Back at the restaurant that evening, I told the waitress I’d like to try the Duck Pond pinot gris. “Sorry,” she said. “We no longer carry that.” Our Friends Who Are From San Francisco And Know Wine Better Than Anyone We Know hoped to order the gewurtztraminer that was on the website, but it was not available in the restaurant. The Budini malbec was also not available. As a third choice, they said the Bex reisling ($30) would go well with the fish. And they were right. It was light, a bit sweet, but with enough acid to be an interesting accompaniment. We enjoyed the snack of steamed, salted edamame ($4) while studying the lengthy menu.

(I hope you haven’t fallen asleep yet, before you get to the food course.)

Our Friends Who Had Been Here Often ordered a variety of sushi and sashimi ($2.25-$2.50 each) and a Brian roll ($13), which they had discovered other patrons enjoying in the past.
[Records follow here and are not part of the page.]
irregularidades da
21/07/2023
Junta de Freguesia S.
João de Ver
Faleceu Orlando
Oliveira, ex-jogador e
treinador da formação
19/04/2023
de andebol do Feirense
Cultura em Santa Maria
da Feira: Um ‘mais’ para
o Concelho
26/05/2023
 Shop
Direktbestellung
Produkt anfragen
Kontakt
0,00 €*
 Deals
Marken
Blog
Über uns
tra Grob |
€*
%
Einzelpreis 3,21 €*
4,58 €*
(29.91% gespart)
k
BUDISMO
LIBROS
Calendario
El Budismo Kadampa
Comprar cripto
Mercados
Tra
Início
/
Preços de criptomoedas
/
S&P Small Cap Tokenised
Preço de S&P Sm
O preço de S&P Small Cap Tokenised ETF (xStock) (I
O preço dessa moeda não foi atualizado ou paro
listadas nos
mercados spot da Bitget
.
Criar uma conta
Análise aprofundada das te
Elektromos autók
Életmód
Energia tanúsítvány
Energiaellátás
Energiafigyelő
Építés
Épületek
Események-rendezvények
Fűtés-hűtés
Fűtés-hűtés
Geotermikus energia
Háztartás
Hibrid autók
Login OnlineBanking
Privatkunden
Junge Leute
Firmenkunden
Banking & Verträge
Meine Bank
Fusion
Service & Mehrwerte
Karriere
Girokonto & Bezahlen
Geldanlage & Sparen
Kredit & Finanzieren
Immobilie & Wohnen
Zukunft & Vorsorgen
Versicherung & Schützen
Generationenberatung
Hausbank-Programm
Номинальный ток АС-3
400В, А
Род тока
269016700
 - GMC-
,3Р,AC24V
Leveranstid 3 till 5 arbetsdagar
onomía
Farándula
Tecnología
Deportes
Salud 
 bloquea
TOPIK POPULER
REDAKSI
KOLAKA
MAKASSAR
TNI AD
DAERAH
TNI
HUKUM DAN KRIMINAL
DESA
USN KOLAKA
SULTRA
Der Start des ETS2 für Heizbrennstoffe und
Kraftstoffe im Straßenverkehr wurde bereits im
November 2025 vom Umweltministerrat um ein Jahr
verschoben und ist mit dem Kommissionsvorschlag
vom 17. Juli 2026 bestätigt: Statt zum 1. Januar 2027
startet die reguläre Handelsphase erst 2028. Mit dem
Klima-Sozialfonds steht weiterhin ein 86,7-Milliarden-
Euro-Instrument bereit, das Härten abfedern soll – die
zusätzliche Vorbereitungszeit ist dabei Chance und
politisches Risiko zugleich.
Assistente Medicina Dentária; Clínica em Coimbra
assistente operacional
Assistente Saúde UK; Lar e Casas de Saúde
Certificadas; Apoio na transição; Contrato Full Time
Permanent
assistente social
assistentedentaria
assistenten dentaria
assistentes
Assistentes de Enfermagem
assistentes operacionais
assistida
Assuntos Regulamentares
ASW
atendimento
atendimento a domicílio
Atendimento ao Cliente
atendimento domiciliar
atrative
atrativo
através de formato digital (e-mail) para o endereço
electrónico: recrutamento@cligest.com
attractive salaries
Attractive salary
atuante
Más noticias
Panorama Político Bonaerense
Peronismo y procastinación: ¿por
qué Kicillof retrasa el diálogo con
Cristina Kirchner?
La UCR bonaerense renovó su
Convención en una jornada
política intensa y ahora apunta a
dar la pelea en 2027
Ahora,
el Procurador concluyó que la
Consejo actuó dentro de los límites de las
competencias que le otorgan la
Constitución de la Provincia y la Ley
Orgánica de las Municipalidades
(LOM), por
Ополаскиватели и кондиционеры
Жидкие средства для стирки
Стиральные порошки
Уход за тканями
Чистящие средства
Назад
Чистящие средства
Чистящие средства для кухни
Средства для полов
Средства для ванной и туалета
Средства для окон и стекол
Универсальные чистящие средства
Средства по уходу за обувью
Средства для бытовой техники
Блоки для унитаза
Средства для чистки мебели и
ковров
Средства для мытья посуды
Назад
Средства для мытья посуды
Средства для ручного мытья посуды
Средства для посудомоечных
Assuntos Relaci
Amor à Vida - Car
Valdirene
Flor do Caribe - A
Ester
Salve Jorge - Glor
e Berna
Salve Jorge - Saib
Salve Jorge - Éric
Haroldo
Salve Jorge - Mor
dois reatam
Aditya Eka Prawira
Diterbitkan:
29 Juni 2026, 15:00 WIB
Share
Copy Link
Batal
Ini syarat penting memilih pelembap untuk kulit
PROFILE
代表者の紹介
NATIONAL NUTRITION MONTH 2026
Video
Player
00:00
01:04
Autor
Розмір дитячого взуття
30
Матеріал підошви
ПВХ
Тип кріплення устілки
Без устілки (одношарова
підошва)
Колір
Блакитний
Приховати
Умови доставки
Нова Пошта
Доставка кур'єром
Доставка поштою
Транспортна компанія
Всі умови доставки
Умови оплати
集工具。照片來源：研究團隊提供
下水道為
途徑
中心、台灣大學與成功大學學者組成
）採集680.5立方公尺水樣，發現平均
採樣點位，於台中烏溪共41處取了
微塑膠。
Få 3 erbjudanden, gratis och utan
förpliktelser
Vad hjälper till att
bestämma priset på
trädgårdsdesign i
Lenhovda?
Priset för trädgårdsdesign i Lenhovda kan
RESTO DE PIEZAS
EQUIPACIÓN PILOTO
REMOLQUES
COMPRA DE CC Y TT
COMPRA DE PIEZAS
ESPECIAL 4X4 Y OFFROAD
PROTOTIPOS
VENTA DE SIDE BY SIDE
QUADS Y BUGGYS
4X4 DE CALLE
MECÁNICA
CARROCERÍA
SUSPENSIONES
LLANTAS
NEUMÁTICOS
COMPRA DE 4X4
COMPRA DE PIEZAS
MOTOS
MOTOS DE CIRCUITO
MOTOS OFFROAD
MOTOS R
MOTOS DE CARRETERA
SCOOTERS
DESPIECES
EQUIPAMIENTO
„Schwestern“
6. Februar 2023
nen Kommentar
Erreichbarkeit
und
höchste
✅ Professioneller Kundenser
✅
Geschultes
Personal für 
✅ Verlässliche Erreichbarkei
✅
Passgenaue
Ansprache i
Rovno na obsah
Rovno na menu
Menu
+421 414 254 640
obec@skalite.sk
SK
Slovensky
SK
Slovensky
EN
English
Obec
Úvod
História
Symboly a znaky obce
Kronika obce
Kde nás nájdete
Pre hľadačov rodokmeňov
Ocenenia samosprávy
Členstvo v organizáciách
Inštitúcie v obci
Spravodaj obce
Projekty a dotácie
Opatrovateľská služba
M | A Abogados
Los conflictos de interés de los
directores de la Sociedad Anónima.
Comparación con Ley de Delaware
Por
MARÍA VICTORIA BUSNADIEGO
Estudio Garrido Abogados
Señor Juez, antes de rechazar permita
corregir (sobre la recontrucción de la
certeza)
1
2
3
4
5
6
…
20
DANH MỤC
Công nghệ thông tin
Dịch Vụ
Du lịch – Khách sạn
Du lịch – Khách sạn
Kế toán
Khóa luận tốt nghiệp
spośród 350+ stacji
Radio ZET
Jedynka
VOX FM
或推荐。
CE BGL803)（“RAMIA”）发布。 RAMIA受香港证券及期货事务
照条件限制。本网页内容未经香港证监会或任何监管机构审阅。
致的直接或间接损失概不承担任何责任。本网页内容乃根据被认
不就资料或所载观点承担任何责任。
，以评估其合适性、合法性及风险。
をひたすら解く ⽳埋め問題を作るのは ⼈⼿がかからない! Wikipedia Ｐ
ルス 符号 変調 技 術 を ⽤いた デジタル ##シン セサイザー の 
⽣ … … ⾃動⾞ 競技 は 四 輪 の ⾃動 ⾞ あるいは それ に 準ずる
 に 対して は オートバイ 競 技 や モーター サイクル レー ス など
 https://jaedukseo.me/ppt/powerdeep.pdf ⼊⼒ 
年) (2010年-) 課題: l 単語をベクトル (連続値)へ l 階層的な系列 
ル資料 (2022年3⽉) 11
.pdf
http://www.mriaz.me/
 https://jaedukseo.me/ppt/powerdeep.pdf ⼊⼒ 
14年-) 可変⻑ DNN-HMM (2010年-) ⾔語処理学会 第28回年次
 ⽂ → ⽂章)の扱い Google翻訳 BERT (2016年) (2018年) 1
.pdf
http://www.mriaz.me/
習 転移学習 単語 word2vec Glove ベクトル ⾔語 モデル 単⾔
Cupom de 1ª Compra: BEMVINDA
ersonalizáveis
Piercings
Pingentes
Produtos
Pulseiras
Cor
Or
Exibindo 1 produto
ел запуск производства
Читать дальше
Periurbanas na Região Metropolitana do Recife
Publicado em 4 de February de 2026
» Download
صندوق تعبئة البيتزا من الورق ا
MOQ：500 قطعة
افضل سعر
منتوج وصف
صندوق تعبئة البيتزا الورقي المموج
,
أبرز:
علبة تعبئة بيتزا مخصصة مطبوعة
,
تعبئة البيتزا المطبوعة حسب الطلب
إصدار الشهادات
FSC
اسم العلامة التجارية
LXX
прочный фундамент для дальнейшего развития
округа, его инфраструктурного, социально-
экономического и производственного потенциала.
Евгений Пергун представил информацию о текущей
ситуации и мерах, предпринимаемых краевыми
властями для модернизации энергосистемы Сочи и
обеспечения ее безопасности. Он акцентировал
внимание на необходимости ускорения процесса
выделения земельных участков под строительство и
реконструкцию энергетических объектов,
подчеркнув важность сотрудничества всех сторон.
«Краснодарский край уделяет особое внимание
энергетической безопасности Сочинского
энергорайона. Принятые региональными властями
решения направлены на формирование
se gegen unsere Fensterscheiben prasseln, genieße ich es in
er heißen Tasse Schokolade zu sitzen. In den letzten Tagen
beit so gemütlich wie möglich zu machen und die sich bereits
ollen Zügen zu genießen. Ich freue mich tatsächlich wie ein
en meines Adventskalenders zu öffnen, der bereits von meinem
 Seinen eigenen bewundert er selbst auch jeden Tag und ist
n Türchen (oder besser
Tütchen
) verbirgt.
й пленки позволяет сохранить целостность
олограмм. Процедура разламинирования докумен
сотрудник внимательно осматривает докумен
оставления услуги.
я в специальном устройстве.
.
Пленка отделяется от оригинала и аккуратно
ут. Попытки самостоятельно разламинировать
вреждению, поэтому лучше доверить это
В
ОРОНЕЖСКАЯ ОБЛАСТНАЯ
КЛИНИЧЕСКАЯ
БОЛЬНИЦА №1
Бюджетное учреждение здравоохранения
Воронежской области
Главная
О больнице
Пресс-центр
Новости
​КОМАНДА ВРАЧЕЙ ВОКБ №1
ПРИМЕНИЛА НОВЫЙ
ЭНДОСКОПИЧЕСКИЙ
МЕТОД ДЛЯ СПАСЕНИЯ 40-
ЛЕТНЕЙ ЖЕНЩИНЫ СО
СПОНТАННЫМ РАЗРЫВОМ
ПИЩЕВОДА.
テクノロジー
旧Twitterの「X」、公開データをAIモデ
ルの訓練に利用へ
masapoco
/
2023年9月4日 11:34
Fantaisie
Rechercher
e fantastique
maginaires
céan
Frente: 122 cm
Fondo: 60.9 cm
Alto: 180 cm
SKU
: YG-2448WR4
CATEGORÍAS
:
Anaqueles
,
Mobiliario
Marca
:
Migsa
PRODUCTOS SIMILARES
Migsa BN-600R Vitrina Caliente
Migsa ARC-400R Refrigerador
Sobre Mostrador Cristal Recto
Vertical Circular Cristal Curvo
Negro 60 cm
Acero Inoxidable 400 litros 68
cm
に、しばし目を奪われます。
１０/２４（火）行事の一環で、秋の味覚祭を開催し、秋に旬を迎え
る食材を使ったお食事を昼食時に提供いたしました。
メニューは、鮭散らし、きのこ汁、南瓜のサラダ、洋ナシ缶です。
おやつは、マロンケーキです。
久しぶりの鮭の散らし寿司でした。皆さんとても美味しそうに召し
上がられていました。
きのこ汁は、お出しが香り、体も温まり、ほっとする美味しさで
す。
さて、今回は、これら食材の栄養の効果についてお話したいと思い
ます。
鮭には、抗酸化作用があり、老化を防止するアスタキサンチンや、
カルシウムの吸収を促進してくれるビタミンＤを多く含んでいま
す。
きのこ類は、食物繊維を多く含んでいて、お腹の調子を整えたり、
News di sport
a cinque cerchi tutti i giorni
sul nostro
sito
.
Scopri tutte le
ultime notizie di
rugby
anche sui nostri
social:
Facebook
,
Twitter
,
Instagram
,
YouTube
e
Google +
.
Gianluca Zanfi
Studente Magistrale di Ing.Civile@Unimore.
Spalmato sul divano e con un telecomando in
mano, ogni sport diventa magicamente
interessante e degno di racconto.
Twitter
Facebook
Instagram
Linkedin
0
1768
I am hesitant to order raw fish so far from the ocean, so I ordered smoked salmon rolls ($5.50) and a sliced crab-stuffed roll called the Spider Man ($10). Our Yokoso-Experienced Friends were right again. The sushi and sashimi were the best. Delicious, fresh, fresh, fresh yellowfin tuna and maguro tuna and flounder and salmon. The Man Who Accompanied Me To Japan And Made It Home Without Starving To Death Of Funky Food Disease ordered Udon noodles stir fried with vegetables and beef ($13) as his entre and was perfectly happy with his meal.

Desserts are not worth the calories they're made of. We split two mochi balls ($1.95 each), which are nothing but a scoop of sherbet wrapped in rice paper. The ladies room is beautifully decorated with granite and one of those bowl-type sinks, though it did show the signs of a busy evening (full wastebasket, t.p. on the floor).

After our meal, we quizzed our waitress on the food items she likes best. She said she thought Yokoso’s appetizers are the best. We had only tried the vegetable tempura appetizer ($5), and it was tasty, generous chucks of broccoli, squash, banana peppers and sweet pototoes fried in a batter you could only describe as “dainty”. The only complaint I’d have is that these large pieces of vegetables are difficult to handle with chopsticks, at least for the chopstick-impaired (me). One of the amazing memories of traveling in Japan was watching The Man Who, it turns out, Handles Chopsticks Like A Chinaman. While I was trying to retrieve chunks of squid I’d dropped into the tempura sauce in a tea garden in Kyoto, he was whipping rice in the wasabi and to his mouth without disaster.

I’m going to try to show you a photo of the-room-that-used-to-be-my-kitchen. I’m amazed at how small it looks and how old. Cabinet Werks is going to have a challenge turning this into “the most beautiful kitchen in Brookfield” as Mike Whalen promised in his comments on this blog.